9 aprile 2013. Anche in seguito al partecipato sit-in posto in essere davanti al Tribunale di Torino nel pomeriggio di lunedì 8 aprile nel quale decine di cittadini hanno voluto esprimere la propria solidarietà e vicinanza a pubblici ministeri minacciati da lettere anonime, ho depositato oggi un Ordine del Giorno per chiedere una presa di posizione di solidarietà verso i Pubblici Ministeri Nino Di Matteo, Sergio Lari e Domenico Gozzo, da parte del Consiglio Regionale, in seguito ai gravi episodi intercorsi nei giorni passati. Come risaputo, Di Matteo è il magistrato della Procura Antimafia di Palermo che sta occupandosi dell’indagine sulla cosiddetta “trattativa Stato-mafia”. Lari e Gozzo sono invece impegnati nella Procura di Caltanissetta a sbrogliare la matassa sugli attentati ai giudici Giovanni Falcone e Paolo Borsellino. Tutti e tre sono stati minacciati di morte. Cosa Nostra avrebbe in progetto una serie di attentati stragisti nei loro confronti: questo è quanto emerge dal contenuto delle due lettere anonime recapitate al Procuratore della Repubblica di Palermo Francesco Messineo. Poche righe che riportano con precisione e fedeltà i luoghi e gli orari consueti della vita lavorativa e privata dei tre magistrati.

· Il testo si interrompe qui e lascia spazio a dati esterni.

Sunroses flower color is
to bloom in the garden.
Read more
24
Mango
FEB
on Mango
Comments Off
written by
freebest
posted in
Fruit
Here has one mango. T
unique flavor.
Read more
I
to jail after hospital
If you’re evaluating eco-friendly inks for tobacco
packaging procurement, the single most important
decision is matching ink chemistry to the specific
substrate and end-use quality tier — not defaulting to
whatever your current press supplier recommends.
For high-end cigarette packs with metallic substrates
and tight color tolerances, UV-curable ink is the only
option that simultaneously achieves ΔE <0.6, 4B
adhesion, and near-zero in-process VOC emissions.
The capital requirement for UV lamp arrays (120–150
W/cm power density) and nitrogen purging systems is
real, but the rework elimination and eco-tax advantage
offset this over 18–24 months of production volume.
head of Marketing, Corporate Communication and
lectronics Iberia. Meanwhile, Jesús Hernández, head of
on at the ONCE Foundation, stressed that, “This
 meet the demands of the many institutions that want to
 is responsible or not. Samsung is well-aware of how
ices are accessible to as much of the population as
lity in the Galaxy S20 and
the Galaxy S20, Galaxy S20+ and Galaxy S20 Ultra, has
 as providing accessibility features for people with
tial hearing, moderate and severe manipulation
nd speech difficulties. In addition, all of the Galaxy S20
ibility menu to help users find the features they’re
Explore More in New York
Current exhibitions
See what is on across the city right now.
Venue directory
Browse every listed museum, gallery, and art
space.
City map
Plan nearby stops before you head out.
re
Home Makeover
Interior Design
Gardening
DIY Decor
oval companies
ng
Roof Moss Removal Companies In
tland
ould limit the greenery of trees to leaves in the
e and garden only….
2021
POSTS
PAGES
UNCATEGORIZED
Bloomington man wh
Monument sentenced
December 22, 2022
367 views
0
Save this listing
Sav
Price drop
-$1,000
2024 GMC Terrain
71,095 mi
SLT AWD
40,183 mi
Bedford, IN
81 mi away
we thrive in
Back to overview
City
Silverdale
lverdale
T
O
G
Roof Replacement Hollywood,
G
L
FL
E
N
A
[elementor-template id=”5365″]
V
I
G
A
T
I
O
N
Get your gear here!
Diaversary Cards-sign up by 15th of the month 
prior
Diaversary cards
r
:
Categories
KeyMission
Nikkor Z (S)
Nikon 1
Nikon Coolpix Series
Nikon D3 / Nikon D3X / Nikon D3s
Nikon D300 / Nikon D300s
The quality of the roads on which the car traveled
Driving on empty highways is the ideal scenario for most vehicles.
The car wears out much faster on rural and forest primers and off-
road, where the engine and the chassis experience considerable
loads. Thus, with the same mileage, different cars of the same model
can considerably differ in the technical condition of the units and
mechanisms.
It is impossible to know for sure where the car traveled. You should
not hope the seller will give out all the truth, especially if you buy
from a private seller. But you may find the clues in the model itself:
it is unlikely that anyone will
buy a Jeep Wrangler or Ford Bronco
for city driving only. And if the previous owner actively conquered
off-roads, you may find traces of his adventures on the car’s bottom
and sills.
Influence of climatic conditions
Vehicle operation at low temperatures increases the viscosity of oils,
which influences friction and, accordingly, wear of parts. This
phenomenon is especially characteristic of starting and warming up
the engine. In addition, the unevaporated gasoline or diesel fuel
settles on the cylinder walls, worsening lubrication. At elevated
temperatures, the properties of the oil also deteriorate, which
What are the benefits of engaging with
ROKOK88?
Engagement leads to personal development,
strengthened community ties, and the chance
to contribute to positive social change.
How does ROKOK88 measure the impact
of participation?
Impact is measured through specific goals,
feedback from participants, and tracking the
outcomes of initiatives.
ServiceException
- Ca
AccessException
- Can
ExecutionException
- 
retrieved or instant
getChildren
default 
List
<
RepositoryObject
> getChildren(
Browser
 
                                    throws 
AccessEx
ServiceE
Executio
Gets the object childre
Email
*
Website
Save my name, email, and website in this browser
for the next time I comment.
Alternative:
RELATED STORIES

A Torino, nel 1983 un altro magistrato fu ucciso dalla criminalità organizzata: Bruno Caccia, Procuratore della Repubblica di Torino. Le indagini da lui promosse e condotte riguardavano l’intrecciato, brulicante mondo dei rapporti tra i mondi della politica, degli affari e della mafia, che non sempre sono popolati da individui che ricercano il progresso e il benessere comune.
 

Individui che invece spesso tramano per il proprio personale profitto e potere. Il risultato della loro azione, all’epoca non del solo Bruno Caccia, ma dei tanti, troppi “Bruno Caccia” è stato la “strategia della tensione”: il regresso democratico della Prima Repubblica, che aveva comunque garantito al Paese anni di ricostruzione, boom economico e servizi sociali.

La Prima Repubblica terminò proprio con una serie di stragi, di matrice apparentemente non solo mafiosa, non solo “meridionale”: una su tutte, quella del giudice Giovanni Falcone, che il 23 maggio 1992 a Capaci morì saltando in aria con l’auto sulla quale stava viaggiando con altre persone, a causa di un’esplosione che dilaniò l’intera sezione autostradale.

Siccome la storia insegna che il nostro Stato non ha mai cambiato ordinamento (dalla monarchia alla Repubblica) o assetto (dalla Prima alla Seconda Repubblica) senza una “guerra”, calda o fredda, sempre violenta, ho suggerito al Consiglio Regionale di impegnarsi a suggerire al Presidente della Repubblica e al Ministro dell’Interno una ferma reazione tramite misure urgenti in contrasto con il contenuto delle due lettere.